RandomizedSearchCV is a useful tool in scikit-learn for performing hyperparameter optimization by sampling from distributions of hyperparameter values.
The feature_names_in_
attribute of a fitted RandomizedSearchCV object contains the feature names that were used during fitting. This attribute is useful for keeping track of the input features, especially when working with datasets that have many features or when feature selection techniques are applied.
Accessing feature_names_in_
allows you to retrieve the feature names for further analysis, feature importance calculations, or for creating visualizations and reports that require feature names.

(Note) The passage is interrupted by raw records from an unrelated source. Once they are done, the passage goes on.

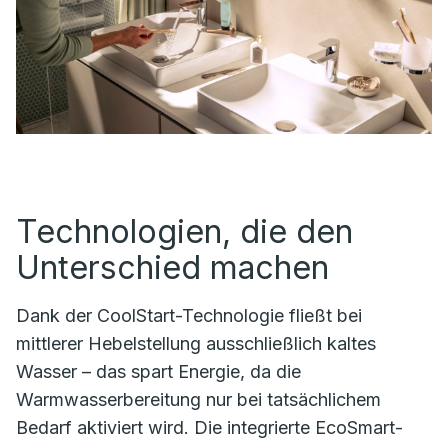
Technologien, die den
Unterschied machen
Dank der CoolStart-Technologie fließt bei
mittlerer Hebelstellung ausschließlich kaltes
Wasser – das spart Energie, da die
Warmwasserbereitung nur bei tatsächlichem
Bedarf aktiviert wird. Die integrierte EcoSmart-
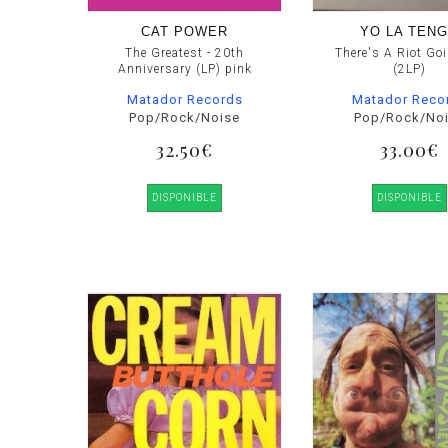
CAT POWER
YO LA TEN
The Greatest - 20th
There's A Riot Go
Anniversary (LP) pink
(2LP)
Matador Records
Matador Reco
Pop/Rock/Noise
Pop/Rock/No
32.50€
33.00€
DISPONIBLE
DISPONIBLE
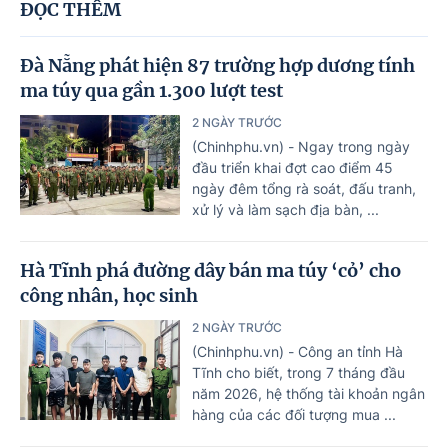
ĐỌC THÊM
Đà Nẵng phát hiện 87 trường hợp dương tính
ma túy qua gần 1.300 lượt test
2 NGÀY TRƯỚC
(Chinhphu.vn) - Ngay trong ngày
đầu triển khai đợt cao điểm 45
ngày đêm tổng rà soát, đấu tranh,
xử lý và làm sạch địa bàn, ...
Hà Tĩnh phá đường dây bán ma túy ‘cỏ’ cho
công nhân, học sinh
2 NGÀY TRƯỚC
(Chinhphu.vn) - Công an tỉnh Hà
Tĩnh cho biết, trong 7 tháng đầu
năm 2026, hệ thống tài khoản ngân
hàng của các đối tượng mua ...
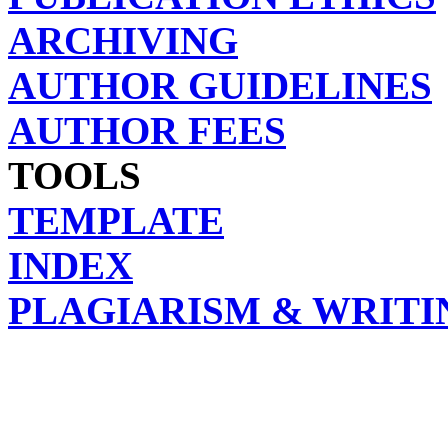
ARCHIVING
AUTHOR GUIDELINES
AUTHOR FEES
TOOLS
TEMPLATE
INDEX
PLAGIARISM & WRITI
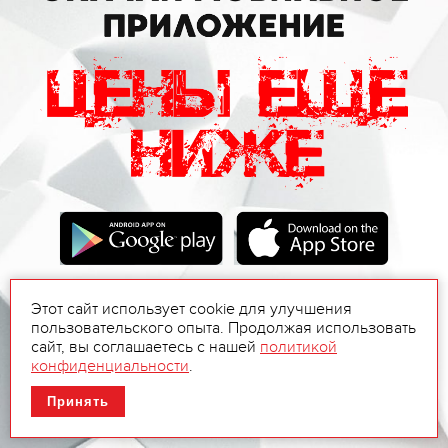
Этот сайт использует cookie для улучшения
пользовательского опыта. Продолжая использовать
сайт, вы соглашаетесь с нашей
политикой
конфиденциальности
.
Принять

from sklearn.datasets import make_classification
from sklearn.ensemble import RandomForestClassifier
from sklearn.model_selection import RandomizedSearchCV
from scipy.stats import randint
import pandas as pd
# Generate a random classification dataset
X, y = make_classification(n_samples=100, n_features=10, n_informative=5, n_redundant=2, random_state=42)
# Create a DataFrame with named features
feature_names = [f'feature_{i}' for i in range(X.shape[1])]
X = pd.DataFrame(X, columns=feature_names)
# Set up a RandomForestClassifier
rf = RandomForestClassifier(random_state=42)
# Define hyperparameter distributions to sample from
param_dist = {
'n_estimators': randint(5, 10),
'max_depth': [3, 5, 10, None],
'min_samples_split': randint(2, 10),
}
# Run random search with 5-fold cross-validation
random_search = RandomizedSearchCV(rf, param_distributions=param_dist, n_iter=10, cv=5, random_state=42)
random_search.fit(X, y)
# Access feature_names_in_ attribute
feature_names_in = random_search.feature_names_in_
# Print feature names
print("Feature names:")
print(feature_names_in)
Running the example gives an output like:
Feature names:
['feature_0' 'feature_1' 'feature_2' 'feature_3' 'feature_4' 'feature_5'
'feature_6' 'feature_7' 'feature_8' 'feature_9']
The example can be broken down into the following steps:
- Generate a synthetic classification dataset using
make_classification
and create a pandas DataFrame with named features. - Set up a
RandomForestClassifier
and define distributions to sample hyperparameters from. - Run
RandomizedSearchCV
with the classifier, hyperparameter distributions, 10 iterations, and 5-fold cross-validation. - After fitting, access the
feature_names_in_
attribute from therandom_search
object. - Print the
feature_names_in_
attribute to display the feature names used during fitting.
By retrieving the feature_names_in_
attribute, you can easily access the names of the features used in the RandomizedSearchCV process, which can be helpful for further analysis and interpretation of the results.